Two to three times a week
It feels great and does wonders for your skin
It’s a step that most men leave out of their grooming regimens, but if you're not exfoliating you're really missing out. Because your body is literally covered in dead skin cells. It's gross, but it's true. We're always shedding and growing new skin cells. In fact, our skin completely regenerates itself approximately every 27 days. So if you don't get rid of the dead skin cells, they just hang onto you and cause problems. Like what? How about breakouts, scaly patches, hair loss and cracked gnarly feet? That's why it's important to exfoliate. Not just your face but every part of your body.
Sofie Pavitt, the in-demand New York aesthetician, says we should be doing it year round, but that exfoliation is particularly effective in the winter months. “I love to ramp up exfoliation during the colder months to reduce dryness and flaky winter skin,” says Pavitt. “You want to dissolve the bonds between dead skin and the healthy skin underneath—that's the key.” Think of it as shedding your dead weight. You'll look and feel better as soon as you do. We've put together a game plan for a full-body exfoliation, from top to bottom, along with how often you should ideally be doing it.
Two to three times a week
If you really want to see improvement in the texture and clarity of your skin, start exfoliating your face. By clearing away the dead skin cells, you uncover the fresh, healthy ones underneath while kickstarting the cell renewal process. That all translates to clearer, brighter, smoother skin—and that's just what you want. Right now, we're alternating between Goop's citrusy scrub (packed with vitamin C, omega acids and soothing squalane) and Grown Alchemist's scrub-free exfoliant (which is suitable for use around the eyes and even the most sensitive skin).

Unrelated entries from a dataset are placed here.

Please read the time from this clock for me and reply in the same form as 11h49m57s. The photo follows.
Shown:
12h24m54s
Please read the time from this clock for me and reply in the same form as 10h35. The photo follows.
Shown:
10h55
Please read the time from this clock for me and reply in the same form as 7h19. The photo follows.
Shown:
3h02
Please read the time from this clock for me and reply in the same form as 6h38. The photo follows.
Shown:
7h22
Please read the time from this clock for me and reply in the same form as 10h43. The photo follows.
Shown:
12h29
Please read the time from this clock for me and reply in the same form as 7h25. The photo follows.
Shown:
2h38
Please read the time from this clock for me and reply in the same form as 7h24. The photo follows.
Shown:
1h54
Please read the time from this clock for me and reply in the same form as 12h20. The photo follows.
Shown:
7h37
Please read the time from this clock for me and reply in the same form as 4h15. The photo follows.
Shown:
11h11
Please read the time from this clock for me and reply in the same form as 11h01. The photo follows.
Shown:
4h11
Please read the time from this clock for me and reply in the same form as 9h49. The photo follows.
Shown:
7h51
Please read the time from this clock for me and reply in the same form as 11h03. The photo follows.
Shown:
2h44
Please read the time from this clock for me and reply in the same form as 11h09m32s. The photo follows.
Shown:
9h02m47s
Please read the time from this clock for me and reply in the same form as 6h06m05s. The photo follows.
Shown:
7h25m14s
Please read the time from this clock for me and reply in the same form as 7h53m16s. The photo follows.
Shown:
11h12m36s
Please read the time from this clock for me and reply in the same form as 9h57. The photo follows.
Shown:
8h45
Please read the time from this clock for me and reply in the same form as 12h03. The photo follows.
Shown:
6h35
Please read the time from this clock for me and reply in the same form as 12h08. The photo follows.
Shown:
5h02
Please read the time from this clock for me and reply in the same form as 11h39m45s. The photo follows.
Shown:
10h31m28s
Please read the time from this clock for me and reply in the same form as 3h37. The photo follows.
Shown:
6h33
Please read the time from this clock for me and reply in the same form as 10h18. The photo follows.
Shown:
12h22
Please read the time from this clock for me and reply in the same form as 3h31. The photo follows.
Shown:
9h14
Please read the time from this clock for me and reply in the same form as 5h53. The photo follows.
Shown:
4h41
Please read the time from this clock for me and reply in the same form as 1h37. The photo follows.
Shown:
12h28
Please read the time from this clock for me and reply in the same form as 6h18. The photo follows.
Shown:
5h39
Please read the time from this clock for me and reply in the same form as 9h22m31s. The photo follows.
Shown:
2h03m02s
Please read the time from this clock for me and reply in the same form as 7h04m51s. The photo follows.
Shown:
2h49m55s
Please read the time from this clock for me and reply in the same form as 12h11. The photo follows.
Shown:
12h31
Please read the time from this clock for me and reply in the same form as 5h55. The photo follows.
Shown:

Blame it on subzero temperatures, a sunburn or just general dryness, but peeling lips are annoying—and frankly, unattractive. A gentle lip scrub will safely slough away the dead skin while moisturizing the sensitive skin underneath. It's basically a gritty lip balm, so apply and rub your lips together until smooth.
Twice a week, or whenever you shampoo
Maybe you're seeing some flakes or perhaps your hair has been feeling oily and a little dull. That's what dry skin and product buildup can do to your scalp. On the flip side, exfoliating regularly can stimulate circulation in the hair follicles to help hair grow naturally thicker and shinier. You could use a dedicated scalp scrub or just get one of these massaging brushes and go to town on your scalp.
Daily or as needed
Your knees and elbows are areas where dry, dead skin tends to accumulate. Keep them smooth and hydrated by applying a daily body lotion and making sure to really rub it into these areas. This one, in particular, both moisturizes and mildly exfoliates. With regular use, bumpy texture and persistent dryness is alleviated.
Every other day
Keep itchy skin and ingrown hairs at bay by sudsing up in the shower with a dual-action exfoliator. A gentle trio of glycolic, lactic and salicylic acids work together with natural pumice and bamboo charcoal to soften rough skin without irritation. You can also use this ingenious oversized exfoliating wash cloth from Japan with your standard soap or body wash to remove dead skin from your shoulders, back, arms and legs.
Once a week
Even men who take great pride in their appearance will often neglect their feet. Dry skin is extremely common, but if left untreated, it can lead to painful cracks in the skin or hardened calluses. Use your body scrub to alleviate scaliness around the ankles and then use a powered file to buff away dry skin and calluses. Trust us, grinding away at the dry patches is as satisfying as popping a zit, but it's actually good for you. Be sure to follow it up with a lotion to hydrate your freshly scrubbed feet.
The best time to use a scrub is in the shower. The steam will help open up your pores (and it makes clean up a whole lot easier). You want to massage the product into skin with small circles, like you’re waxing a car.